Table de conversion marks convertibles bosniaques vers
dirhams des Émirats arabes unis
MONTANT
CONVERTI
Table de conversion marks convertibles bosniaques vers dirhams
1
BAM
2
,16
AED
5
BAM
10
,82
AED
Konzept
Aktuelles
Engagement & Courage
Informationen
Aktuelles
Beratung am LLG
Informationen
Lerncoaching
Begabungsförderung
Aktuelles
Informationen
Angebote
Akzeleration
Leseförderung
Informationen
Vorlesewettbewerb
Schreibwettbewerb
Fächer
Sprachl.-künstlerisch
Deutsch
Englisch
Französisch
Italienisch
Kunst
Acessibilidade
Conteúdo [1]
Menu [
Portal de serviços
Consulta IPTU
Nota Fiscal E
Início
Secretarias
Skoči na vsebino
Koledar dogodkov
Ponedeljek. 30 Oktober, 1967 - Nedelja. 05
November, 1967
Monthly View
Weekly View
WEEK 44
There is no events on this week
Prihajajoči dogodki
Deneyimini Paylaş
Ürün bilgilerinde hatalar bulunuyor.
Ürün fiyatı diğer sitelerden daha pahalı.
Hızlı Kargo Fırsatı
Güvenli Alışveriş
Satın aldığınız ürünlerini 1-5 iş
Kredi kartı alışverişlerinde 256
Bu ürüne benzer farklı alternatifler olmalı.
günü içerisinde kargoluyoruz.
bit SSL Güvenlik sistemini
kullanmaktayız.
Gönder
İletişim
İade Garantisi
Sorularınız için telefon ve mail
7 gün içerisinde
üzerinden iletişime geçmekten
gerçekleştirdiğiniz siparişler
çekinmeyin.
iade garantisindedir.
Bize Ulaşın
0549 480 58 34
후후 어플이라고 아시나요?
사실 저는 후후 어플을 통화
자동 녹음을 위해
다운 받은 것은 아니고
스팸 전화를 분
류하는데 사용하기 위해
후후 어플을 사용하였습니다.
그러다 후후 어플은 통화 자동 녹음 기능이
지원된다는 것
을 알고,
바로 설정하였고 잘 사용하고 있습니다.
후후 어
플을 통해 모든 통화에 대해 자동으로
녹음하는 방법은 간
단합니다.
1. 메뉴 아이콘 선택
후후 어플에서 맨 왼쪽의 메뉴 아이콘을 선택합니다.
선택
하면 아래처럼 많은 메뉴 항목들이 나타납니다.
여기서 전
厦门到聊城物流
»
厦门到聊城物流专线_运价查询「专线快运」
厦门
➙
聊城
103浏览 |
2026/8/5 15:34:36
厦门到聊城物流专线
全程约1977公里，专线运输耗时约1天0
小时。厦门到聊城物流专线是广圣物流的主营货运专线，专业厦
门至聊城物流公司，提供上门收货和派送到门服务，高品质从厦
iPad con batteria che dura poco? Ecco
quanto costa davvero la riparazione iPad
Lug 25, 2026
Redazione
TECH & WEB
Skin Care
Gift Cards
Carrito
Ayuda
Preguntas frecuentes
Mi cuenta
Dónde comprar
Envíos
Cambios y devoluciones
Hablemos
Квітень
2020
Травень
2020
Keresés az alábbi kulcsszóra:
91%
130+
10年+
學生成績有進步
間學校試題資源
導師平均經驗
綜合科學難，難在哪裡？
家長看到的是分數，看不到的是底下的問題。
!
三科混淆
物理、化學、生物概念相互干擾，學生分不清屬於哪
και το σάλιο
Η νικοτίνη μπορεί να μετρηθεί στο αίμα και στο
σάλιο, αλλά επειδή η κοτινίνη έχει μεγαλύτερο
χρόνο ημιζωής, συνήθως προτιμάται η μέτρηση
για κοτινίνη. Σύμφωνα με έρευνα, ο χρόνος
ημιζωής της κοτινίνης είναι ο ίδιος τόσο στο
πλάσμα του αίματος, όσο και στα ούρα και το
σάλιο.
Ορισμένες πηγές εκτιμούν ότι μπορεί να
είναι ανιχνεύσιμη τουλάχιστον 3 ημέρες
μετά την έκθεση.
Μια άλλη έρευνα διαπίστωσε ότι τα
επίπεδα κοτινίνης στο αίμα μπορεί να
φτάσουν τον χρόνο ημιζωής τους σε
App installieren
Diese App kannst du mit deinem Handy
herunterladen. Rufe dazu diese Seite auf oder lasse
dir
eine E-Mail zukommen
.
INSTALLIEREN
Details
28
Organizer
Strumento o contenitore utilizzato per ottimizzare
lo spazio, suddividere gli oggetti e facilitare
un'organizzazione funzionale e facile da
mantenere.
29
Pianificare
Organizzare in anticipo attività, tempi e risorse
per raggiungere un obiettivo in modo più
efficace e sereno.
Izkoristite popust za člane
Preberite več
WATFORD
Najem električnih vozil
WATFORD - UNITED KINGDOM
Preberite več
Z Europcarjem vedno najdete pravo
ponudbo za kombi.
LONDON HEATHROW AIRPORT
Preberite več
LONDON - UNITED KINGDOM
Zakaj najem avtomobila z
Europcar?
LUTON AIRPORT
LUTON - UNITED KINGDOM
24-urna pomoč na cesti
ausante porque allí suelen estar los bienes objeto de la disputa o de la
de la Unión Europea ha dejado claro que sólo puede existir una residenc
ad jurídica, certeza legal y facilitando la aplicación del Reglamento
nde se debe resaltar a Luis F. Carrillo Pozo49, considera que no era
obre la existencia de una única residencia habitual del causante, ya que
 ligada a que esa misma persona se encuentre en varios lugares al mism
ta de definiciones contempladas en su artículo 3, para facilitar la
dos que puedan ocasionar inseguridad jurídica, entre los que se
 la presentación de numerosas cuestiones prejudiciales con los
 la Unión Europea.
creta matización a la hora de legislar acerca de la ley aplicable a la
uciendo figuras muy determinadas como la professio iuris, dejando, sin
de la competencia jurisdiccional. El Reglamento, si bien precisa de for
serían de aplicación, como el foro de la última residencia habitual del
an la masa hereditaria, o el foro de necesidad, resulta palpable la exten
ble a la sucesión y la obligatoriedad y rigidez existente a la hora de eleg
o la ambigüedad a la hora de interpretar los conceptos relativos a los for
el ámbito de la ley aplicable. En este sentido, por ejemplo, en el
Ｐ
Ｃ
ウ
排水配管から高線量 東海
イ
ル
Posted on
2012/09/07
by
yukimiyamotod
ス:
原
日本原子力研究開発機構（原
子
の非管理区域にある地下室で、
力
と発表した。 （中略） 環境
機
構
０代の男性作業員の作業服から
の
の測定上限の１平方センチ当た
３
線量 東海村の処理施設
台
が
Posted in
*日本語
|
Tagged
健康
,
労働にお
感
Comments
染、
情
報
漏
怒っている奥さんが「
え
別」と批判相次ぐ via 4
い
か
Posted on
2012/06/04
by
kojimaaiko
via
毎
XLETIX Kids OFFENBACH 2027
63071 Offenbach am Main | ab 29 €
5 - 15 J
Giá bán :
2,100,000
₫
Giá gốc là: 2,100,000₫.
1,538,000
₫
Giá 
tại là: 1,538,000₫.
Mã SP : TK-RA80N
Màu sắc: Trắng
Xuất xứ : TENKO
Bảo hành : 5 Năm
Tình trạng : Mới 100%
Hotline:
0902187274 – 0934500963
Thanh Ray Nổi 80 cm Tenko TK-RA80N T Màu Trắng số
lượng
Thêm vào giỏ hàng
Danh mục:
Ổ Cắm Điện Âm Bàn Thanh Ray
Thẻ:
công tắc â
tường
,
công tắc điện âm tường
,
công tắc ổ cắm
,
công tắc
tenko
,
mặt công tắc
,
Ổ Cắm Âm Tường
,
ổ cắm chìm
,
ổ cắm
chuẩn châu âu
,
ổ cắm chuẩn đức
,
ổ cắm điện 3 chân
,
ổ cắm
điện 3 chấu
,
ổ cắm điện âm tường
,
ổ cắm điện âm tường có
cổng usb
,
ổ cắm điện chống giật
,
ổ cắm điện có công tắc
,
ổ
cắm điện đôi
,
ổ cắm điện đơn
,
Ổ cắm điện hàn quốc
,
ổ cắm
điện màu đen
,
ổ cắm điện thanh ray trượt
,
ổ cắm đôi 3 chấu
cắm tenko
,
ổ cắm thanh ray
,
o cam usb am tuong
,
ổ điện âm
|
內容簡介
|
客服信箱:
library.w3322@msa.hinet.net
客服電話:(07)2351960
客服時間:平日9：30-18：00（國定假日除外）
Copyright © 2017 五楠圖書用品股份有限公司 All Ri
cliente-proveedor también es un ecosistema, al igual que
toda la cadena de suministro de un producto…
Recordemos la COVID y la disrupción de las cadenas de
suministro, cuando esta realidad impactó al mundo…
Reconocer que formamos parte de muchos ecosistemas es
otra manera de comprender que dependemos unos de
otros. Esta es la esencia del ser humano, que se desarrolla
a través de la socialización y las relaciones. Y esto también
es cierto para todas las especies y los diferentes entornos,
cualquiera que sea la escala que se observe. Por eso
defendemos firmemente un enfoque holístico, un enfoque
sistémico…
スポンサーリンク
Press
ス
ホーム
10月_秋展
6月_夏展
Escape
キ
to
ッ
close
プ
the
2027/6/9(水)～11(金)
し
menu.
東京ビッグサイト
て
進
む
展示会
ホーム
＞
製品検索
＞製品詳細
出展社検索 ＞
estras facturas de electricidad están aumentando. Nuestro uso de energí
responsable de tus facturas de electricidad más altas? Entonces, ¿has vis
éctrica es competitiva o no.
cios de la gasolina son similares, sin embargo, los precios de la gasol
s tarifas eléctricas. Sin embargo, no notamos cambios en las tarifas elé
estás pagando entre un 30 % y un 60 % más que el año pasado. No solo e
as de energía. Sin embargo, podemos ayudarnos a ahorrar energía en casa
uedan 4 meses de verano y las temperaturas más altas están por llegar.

*****

*WORK ORDER:*
Reproduce the listing word for word, starting with its first line and going on through the line that contains "Akzeleration", including both of those lines.

*TASK ANSWER:*
Table de conversion marks convertibles bosniaques vers
dirhams des Émirats arabes unis
MONTANT
CONVERTI
Table de conversion marks convertibles bosniaques vers dirhams
1
BAM
2
,16
AED
5
BAM
10
,82
AED
Konzept
Aktuelles
Engagement & Courage
Informationen
Aktuelles
Beratung am LLG
Informationen
Lerncoaching
Begabungsförderung
Aktuelles
Informationen
Angebote
Akzeleration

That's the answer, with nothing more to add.